◆ **ЗАДАНИЕ**
Напишите продолжение приведённого ниже текста о русской литературе XIX века, начав сразу после его последнего предложения.

◆ **ИСХОДНЫЙ ТЕКСТ**
>>
Борис Аверин - Владимир Набоков: pro et contra
Заметим, что вдруг в 40-е годы исчезла античная тема — как образ, как ракурс видения. Weltschmerz, мировая скорбь, после Лермонтова, в перегонном чане России превратилась в культ импотенции, именуемой «история лишнего человека». Опустошенность души — из формы, за которой обнаруживается и боль, и страсть байронизма, «лермонтовизма», — в середине XIX века получает подлинный смысл.
Весьма неумный эксперимент — «тварь ли я дрожащая, или право имею», которым отмечен дидактический по сути персонаж Достоевского, затягивается во времени и затягивает в свое насильственное и произвольное морализаторство всю нашу литературу — с ее историзмом и психологизмом национального толка.
С середины века в России искореняется любовная тема как радость жизни, как «амор»; она выталкивается каритативностью Катюши Масловой (ее третьего, «послесудейного» периода), животным, самочным Наташи Безуховой, самотерзаниями Анны Карениной.
Свобода понимается теперь в Чернышевском смысле — лопухово-кирсановском, со швейными мастерскими для бедных женщин, что шьют тихо, на руках, а потому могут слушать чтение мужьями Верочки социалистических брошюрок, а оттого и раскрепощаются для будущих выступлений. Другое видение свободы, близкое к руссоистскому, представляют «Казаки» Л. Н. Толстого, где не благородный Оленин, но Лукашка и прочие аборигены, напитанные духом земли, предстают ее вполне бессознательными выразителями.
<<
◆ **ВЫДЕРЖКИ ИЗ ДАННЫХ**
>>
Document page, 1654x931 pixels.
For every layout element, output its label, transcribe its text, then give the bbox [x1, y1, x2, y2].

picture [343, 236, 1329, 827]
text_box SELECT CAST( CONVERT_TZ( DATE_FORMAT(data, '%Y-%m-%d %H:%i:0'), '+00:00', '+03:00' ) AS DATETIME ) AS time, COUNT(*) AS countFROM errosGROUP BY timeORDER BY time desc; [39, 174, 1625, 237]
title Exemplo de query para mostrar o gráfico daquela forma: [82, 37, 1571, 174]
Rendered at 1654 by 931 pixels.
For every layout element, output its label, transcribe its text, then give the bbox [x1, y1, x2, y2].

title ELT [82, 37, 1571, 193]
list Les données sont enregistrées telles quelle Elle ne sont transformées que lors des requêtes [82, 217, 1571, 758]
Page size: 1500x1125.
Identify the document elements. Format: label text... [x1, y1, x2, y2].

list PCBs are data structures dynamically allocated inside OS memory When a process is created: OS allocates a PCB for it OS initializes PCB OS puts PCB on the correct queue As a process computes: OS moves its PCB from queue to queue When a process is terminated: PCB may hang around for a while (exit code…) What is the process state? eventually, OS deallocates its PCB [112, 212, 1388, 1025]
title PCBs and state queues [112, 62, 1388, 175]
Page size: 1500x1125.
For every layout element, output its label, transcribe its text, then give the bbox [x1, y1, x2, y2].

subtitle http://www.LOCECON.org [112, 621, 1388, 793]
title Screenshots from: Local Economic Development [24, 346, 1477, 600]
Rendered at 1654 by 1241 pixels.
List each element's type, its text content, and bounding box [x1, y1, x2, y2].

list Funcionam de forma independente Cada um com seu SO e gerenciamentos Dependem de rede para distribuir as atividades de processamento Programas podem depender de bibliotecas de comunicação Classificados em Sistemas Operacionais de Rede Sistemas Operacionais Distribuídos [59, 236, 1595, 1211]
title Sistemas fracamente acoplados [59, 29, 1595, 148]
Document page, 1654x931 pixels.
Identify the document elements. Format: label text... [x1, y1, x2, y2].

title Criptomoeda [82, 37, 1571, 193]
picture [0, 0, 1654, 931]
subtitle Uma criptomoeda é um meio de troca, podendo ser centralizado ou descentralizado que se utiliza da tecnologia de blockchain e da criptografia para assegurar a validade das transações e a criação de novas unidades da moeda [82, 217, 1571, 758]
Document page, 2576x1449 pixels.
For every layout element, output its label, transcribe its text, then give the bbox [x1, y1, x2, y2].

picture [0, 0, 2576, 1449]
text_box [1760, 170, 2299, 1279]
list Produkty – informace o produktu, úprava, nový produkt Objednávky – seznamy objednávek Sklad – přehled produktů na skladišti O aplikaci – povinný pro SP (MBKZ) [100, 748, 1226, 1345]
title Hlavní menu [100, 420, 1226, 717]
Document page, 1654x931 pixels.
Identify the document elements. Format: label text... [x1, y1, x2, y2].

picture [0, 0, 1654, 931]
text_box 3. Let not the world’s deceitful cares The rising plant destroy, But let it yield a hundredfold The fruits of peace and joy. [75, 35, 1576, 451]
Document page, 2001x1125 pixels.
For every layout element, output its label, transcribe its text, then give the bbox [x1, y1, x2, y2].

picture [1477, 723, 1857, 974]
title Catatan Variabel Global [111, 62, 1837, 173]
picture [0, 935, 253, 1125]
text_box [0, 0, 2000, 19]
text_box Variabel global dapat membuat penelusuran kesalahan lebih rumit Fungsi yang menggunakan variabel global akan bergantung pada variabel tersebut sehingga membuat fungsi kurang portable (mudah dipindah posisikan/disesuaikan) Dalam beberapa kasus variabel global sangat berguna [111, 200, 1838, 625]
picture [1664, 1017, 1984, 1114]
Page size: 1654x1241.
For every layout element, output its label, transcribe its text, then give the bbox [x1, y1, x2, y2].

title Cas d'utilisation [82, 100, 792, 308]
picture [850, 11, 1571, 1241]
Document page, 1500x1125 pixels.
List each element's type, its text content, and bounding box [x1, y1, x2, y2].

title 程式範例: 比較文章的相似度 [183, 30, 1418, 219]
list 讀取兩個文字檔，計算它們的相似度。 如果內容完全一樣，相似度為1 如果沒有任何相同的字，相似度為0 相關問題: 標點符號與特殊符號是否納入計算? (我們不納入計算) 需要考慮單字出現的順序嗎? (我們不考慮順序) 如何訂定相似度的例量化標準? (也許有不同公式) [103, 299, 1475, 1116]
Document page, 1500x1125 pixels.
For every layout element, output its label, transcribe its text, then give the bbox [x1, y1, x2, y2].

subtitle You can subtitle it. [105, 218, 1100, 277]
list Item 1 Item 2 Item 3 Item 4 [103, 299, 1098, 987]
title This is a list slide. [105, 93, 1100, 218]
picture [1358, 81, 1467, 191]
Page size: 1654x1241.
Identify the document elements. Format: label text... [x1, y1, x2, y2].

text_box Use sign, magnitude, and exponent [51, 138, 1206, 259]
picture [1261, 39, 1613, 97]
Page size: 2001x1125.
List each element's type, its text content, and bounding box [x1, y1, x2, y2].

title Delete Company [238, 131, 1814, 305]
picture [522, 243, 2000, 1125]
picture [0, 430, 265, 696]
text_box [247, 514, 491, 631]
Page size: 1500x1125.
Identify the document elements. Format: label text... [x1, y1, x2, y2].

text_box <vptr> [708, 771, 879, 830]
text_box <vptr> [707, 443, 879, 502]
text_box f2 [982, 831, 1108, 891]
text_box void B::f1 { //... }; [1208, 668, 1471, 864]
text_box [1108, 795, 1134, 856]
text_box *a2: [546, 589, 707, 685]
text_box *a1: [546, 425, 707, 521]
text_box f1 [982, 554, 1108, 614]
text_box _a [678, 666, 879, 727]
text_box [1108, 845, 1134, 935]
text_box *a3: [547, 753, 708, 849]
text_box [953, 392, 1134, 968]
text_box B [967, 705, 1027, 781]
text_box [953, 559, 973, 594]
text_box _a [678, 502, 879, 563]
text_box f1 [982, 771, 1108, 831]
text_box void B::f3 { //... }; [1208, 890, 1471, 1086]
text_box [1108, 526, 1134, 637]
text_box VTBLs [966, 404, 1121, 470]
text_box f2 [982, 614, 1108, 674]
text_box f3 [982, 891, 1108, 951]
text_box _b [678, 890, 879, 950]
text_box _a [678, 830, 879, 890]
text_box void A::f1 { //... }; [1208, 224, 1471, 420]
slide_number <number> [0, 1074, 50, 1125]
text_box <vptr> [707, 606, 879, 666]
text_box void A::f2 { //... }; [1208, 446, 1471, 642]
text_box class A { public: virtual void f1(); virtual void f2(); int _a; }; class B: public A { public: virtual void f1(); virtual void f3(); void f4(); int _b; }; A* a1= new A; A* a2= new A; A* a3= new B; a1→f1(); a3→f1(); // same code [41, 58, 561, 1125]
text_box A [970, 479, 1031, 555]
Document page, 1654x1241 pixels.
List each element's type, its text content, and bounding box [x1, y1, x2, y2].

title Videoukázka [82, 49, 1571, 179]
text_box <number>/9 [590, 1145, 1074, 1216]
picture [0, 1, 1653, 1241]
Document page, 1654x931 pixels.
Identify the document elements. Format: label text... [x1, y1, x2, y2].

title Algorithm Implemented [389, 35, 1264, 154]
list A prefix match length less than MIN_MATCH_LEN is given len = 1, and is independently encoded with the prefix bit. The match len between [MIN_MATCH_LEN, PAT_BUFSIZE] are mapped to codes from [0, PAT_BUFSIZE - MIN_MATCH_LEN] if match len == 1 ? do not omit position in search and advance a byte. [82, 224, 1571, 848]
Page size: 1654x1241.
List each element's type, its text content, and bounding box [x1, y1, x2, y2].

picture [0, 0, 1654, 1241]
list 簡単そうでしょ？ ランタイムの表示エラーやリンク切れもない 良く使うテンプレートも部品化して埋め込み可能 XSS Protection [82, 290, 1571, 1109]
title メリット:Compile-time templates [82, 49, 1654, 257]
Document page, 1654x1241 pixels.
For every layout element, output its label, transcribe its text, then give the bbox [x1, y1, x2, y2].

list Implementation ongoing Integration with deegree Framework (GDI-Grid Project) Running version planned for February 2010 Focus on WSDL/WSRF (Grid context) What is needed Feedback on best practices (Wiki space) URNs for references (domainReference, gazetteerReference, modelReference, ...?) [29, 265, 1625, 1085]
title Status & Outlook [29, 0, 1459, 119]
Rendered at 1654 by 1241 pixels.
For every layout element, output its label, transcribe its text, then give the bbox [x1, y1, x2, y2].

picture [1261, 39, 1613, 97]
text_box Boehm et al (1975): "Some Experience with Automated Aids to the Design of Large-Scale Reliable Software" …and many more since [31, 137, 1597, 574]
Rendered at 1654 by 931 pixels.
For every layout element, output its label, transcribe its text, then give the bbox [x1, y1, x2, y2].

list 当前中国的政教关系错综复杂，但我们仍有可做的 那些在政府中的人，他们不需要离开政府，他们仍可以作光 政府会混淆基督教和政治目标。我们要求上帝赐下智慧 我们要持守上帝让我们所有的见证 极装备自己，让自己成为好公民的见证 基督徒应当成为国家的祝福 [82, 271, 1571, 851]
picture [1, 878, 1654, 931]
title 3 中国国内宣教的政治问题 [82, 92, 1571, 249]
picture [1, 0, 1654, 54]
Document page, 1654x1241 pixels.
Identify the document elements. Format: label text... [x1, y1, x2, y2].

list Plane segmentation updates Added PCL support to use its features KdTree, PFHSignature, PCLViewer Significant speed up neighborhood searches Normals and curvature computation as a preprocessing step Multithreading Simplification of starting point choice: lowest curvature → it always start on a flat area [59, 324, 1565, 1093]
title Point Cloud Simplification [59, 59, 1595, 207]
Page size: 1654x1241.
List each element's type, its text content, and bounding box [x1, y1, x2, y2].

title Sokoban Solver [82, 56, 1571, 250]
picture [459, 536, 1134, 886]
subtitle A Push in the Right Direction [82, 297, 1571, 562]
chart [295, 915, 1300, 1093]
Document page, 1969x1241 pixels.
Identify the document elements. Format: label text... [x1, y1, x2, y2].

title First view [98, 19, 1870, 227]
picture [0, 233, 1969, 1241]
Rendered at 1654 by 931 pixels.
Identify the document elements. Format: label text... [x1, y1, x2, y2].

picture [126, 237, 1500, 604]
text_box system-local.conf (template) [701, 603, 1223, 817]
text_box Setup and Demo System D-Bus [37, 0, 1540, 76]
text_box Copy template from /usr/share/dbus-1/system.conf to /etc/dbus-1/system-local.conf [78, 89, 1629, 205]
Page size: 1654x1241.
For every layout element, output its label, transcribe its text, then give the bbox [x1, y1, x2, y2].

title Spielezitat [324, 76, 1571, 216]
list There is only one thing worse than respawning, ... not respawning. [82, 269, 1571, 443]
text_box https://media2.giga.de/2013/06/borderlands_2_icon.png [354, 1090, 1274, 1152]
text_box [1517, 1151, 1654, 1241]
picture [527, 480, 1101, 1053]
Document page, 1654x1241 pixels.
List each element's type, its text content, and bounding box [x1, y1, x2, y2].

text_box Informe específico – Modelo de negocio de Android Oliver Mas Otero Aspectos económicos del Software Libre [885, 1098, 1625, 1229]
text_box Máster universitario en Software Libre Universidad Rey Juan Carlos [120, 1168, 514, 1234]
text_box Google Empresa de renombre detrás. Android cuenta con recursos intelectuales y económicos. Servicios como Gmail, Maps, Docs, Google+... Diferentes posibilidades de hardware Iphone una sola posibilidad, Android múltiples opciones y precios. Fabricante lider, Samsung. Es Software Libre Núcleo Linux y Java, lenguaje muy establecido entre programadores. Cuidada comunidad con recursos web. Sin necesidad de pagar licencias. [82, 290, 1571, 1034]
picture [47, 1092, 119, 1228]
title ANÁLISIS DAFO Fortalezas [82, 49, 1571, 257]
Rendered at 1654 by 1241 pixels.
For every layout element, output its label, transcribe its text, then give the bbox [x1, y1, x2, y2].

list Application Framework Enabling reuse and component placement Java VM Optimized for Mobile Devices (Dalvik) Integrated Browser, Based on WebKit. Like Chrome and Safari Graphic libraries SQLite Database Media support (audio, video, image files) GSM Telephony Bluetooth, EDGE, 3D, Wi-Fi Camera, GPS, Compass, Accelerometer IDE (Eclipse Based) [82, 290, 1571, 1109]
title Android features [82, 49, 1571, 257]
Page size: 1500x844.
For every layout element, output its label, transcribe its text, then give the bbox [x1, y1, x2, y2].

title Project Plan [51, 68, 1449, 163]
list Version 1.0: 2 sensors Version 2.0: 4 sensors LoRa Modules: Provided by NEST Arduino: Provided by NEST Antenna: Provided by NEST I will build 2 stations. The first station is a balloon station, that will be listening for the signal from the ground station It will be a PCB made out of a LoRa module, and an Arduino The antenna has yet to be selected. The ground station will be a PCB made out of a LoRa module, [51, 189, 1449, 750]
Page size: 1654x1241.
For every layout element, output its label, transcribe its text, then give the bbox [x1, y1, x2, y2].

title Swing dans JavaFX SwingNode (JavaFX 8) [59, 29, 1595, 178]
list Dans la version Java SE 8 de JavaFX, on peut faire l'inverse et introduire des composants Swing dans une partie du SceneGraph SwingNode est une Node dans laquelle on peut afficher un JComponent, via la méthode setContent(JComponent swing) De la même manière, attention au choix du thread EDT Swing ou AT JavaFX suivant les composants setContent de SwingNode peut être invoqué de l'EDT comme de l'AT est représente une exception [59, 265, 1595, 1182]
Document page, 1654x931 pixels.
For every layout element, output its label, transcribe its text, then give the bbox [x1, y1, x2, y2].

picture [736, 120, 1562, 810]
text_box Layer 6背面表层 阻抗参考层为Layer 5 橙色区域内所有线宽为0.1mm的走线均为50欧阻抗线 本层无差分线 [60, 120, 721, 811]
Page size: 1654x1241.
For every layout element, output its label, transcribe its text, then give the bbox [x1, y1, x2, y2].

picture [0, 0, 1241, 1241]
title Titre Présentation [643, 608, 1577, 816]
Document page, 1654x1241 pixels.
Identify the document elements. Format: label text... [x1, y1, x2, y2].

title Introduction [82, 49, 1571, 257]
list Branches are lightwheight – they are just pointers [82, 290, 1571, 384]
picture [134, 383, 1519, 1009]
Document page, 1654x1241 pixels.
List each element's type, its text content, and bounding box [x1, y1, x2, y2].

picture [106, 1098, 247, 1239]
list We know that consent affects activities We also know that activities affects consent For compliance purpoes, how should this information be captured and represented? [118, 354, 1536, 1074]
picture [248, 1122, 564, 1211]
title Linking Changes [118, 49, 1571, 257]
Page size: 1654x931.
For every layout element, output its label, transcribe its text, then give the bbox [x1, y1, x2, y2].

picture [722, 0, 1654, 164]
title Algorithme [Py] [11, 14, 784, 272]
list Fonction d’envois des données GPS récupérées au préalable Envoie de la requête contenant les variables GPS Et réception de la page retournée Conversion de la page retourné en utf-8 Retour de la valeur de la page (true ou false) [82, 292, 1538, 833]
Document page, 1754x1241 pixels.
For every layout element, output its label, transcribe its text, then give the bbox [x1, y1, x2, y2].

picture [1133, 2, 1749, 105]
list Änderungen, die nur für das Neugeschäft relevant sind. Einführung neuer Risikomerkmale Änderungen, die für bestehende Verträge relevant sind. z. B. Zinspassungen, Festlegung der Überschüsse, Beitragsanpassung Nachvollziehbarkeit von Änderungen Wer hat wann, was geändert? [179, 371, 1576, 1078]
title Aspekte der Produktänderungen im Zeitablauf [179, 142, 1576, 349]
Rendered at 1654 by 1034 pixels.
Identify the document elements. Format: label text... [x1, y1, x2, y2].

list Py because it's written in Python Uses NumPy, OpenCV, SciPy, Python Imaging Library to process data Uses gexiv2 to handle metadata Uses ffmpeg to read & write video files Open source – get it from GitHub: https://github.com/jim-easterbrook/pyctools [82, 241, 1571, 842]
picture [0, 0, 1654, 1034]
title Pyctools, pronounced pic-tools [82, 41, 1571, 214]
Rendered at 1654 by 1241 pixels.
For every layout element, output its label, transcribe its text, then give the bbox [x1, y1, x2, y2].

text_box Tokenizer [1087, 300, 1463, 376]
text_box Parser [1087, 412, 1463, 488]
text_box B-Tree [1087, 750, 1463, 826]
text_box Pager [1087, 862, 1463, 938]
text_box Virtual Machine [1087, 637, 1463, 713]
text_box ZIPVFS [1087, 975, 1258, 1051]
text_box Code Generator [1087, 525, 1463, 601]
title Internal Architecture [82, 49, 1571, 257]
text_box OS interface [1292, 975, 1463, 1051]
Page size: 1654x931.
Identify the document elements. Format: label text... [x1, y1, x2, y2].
<<
◆ **ОТВЕТ**
Тема пушкинского «Из Пиндемонти» — поэта, дивующегося чуду природы и искусства, насыщающего душу счастьем воли, уходит. Подневольный долг перед меньшим братом — простолюдином, необходимость лечить и учить его, при всей высокой жертвенности идеи, — ведет к иссушению, к аскетизму героев — от 60-х годов и далее.
«Серебряный век», начало XX века, тянется к «золотому» — первым сорока годам XIX. Реанимируется пушкинский блаженный, полнящийся витальностью целокупный космос; возвращается мятеж не знающего пределов, тоскующего по неведомому лермонтовского мироощущения. Восточная Европа, Россия, снова чувствует себя частью этого единого пространства — с его проблемами, с его ментальностью. Именно европеизм русского искусства, литературы превращает окраинные русские земли, с их самобытным, но и общим, в мир, к которому поворачивается и Западная, и Центральная Европа.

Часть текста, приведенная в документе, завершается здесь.